La tutela para adultos ya no existe en España: la Ley 8/2021, de 2 de junio la eliminó por completo para personas mayores y con discapacidad, y la sustituyó por un sistema de medidas de apoyo que respeta la voluntad de la persona en vez de sustituirla sin más. Si se busca «cómo hacerse tutor de un padre o abuelo mayor», la figura que hay que pedir hoy es la curatela, no la tutela.
Qué cambió en 2021 y por qué
Antes de la reforma, un juez podía declarar «incapacitada» a una persona y nombrarle un tutor que decidía por ella en todo. La Ley 8/2021 adapta el Código Civil al Convenio de la ONU sobre los derechos de las personas con discapacidad: ya no se retira la capacidad jurídica a nadie, se le proporciona el apoyo que necesite, con su participación y respetando sus preferencias en la medida de lo posible.
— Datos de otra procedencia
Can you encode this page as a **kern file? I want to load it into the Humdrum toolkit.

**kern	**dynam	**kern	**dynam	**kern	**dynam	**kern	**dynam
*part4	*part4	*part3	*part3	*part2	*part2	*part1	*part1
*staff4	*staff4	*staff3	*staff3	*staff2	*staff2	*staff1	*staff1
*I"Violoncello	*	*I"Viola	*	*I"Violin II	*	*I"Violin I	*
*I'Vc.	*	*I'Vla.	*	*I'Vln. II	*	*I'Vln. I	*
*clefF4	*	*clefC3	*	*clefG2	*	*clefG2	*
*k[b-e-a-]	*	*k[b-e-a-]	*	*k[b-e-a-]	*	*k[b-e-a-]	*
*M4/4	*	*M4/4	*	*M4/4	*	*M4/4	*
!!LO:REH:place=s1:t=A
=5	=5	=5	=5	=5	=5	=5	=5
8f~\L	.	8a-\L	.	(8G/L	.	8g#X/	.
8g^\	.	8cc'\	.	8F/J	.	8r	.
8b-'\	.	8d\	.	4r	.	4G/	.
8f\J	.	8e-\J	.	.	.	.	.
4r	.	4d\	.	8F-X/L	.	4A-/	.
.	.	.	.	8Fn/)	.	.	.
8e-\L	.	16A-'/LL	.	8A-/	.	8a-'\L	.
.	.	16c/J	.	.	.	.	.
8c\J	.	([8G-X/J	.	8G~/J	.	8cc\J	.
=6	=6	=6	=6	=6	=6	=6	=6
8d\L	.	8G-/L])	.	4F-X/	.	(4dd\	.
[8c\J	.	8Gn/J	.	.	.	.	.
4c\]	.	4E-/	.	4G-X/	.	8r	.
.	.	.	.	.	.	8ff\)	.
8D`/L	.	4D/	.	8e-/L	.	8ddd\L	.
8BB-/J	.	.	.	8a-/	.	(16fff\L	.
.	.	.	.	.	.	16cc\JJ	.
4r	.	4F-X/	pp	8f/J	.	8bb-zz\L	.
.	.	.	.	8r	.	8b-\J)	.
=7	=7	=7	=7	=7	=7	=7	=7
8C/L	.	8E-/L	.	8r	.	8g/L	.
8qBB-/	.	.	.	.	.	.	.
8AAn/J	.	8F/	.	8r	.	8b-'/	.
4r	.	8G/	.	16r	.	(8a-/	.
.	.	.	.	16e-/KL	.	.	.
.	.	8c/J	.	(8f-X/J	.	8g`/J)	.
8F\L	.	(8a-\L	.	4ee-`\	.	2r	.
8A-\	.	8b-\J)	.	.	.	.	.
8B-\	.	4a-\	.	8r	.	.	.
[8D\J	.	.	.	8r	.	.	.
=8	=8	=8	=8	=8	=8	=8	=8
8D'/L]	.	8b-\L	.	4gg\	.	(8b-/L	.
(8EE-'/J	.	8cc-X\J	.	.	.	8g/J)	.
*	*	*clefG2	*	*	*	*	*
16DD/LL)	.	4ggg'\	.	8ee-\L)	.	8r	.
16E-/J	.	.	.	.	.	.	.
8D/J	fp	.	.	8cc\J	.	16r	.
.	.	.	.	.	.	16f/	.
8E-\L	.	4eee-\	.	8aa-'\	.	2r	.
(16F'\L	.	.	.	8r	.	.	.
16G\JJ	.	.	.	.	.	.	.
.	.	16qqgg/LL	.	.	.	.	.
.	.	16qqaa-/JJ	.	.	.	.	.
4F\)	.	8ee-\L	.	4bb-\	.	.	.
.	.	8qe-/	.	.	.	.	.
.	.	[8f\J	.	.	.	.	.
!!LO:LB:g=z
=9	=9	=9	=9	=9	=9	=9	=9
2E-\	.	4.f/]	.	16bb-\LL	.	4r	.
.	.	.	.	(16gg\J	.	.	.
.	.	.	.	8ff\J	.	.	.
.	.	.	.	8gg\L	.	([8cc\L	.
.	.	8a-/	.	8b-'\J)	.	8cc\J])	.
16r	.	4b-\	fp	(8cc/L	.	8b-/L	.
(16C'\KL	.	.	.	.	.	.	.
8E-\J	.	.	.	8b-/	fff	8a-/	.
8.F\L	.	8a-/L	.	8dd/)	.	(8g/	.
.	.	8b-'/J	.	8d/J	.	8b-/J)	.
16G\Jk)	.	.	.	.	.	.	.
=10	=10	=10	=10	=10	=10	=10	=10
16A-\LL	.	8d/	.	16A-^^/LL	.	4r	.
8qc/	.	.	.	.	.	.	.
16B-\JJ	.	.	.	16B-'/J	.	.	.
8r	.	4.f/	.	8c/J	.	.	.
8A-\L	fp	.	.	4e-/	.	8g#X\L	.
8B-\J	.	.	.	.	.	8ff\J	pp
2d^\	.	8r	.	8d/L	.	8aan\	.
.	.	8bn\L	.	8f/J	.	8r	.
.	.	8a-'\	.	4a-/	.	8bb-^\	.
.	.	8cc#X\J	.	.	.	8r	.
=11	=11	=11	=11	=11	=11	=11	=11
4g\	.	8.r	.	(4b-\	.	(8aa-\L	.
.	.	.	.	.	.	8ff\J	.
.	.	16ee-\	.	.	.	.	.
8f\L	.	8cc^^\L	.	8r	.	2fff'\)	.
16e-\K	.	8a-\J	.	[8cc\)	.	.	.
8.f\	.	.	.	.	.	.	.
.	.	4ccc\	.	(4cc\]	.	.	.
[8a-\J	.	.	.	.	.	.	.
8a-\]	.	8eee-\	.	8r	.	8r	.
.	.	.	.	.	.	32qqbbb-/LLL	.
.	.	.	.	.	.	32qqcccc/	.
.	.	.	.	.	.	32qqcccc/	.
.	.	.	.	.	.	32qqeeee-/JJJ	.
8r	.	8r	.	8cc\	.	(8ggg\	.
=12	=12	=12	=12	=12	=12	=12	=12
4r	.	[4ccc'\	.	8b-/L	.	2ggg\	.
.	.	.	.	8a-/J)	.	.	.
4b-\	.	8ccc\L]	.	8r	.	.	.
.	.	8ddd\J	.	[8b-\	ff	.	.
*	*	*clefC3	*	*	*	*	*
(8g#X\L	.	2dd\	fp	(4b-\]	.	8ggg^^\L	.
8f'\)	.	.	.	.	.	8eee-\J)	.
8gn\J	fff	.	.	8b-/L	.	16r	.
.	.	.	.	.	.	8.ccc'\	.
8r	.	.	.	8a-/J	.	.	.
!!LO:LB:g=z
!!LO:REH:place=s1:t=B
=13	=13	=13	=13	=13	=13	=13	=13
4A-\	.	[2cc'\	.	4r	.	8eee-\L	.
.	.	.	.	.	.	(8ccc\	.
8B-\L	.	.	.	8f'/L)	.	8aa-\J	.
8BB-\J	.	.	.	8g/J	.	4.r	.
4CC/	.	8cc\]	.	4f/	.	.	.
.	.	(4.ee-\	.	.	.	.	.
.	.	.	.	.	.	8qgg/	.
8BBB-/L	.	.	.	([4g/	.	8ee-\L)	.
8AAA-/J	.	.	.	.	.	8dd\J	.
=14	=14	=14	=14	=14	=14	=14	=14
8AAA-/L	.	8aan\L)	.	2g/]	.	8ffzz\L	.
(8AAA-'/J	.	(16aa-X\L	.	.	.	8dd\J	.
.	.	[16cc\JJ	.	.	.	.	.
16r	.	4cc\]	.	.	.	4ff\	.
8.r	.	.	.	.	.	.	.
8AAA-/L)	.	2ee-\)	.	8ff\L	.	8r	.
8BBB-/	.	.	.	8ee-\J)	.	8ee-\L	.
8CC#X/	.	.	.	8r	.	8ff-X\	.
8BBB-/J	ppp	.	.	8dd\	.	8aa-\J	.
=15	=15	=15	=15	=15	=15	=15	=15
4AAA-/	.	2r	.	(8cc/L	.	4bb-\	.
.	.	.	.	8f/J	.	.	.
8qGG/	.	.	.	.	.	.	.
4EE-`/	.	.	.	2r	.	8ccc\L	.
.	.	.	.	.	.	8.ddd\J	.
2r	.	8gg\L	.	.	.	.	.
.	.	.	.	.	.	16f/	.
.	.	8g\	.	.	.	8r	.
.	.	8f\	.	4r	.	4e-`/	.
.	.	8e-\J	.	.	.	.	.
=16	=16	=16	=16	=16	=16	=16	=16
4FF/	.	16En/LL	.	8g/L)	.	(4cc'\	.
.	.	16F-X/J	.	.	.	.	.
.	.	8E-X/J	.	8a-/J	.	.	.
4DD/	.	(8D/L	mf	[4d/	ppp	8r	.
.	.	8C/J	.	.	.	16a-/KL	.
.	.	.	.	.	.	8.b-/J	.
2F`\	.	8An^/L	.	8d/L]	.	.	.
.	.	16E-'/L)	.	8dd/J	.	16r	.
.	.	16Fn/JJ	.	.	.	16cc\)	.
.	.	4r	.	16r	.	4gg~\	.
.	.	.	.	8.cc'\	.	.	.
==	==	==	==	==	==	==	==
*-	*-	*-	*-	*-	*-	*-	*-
Las medidas de apoyo que existen hoy
La ley da prioridad a lo que la propia persona haya organizado con antelación, y solo recurre al juzgado si no hay nada previsto:
- Poderes preventivos y autotutela: mientras la persona todavía puede decidir, puede nombrar ante notario quién le representará el día que lo necesite, o proponer quién quiere que sea su curador. Es la vía más sencilla, y la ley la prioriza sobre cualquier medida judicial.
- Guarda de hecho: para situaciones sencillas y puntuales, sin necesidad de acudir al juzgado, cuando quien ya cuida de la persona (normalmente un familiar) puede seguir haciéndolo sin más trámite.
- Curatela: la medida judicial principal cuando hace falta algo más estable. Es asistencial por defecto (acompaña y ayuda a decidir, no decide por la persona), y solo se vuelve representativa en los actos concretos en los que de verdad no pueda expresar su voluntad ni con apoyo.
- Defensor judicial: para un conflicto puntual, por ejemplo si hay un choque de intereses entre la persona y quien normalmente la apoya.
Cómo se pide la curatela
La solicitud se presenta, con abogado y procurador, en el Juzgado de Primera Instancia de donde vive la persona, con un informe médico o social que justifique la necesidad (los juzgados suelen admitir también informes de servicios sociales o de la residencia). El Ministerio Fiscal interviene siempre, y el juzgado cita a una comparecencia a quien solicita la medida, a la propia persona y a sus familiares más próximos antes de decidir. El proceso suele tardar entre cuatro y nueve meses, más si hace falta informe forense o hay oposición.
La curatela no es indefinida: la ley obliga a revisarla cada tres años, o hasta seis en casos excepcionales, para comprobar que sigue haciendo falta y en la misma medida.
Preguntas frecuentes
Las dudas más repetidas sobre cómo apoyar legalmente a una persona mayor.
¿Se puede seguir pidiendo la tutela de una persona mayor?
No. Desde la Ley 8/2021, la tutela quedó eliminada para adultos. La figura equivalente hoy es la curatela, con un enfoque de apoyo, no de sustitución.
¿Necesito ir al juzgado si ya cuido de mi familiar?
No siempre. Para situaciones sencillas basta la guarda de hecho, sin trámite judicial. Solo hace falta pedir la curatela si se necesita algo más estable o con más peso legal.
¿Puede oponerse la persona a que le nombren un curador?
Su opinión se tiene en cuenta siempre, y el proceso incluye su participación directa. El juzgado puede igualmente acordar la medida si la considera necesaria, pero ajustada a lo menos invasivo posible.
¿Cuánto dura la curatela?
No es indefinida: se revisa cada tres años, o hasta seis en casos excepcionales, para comprobar si sigue siendo necesaria.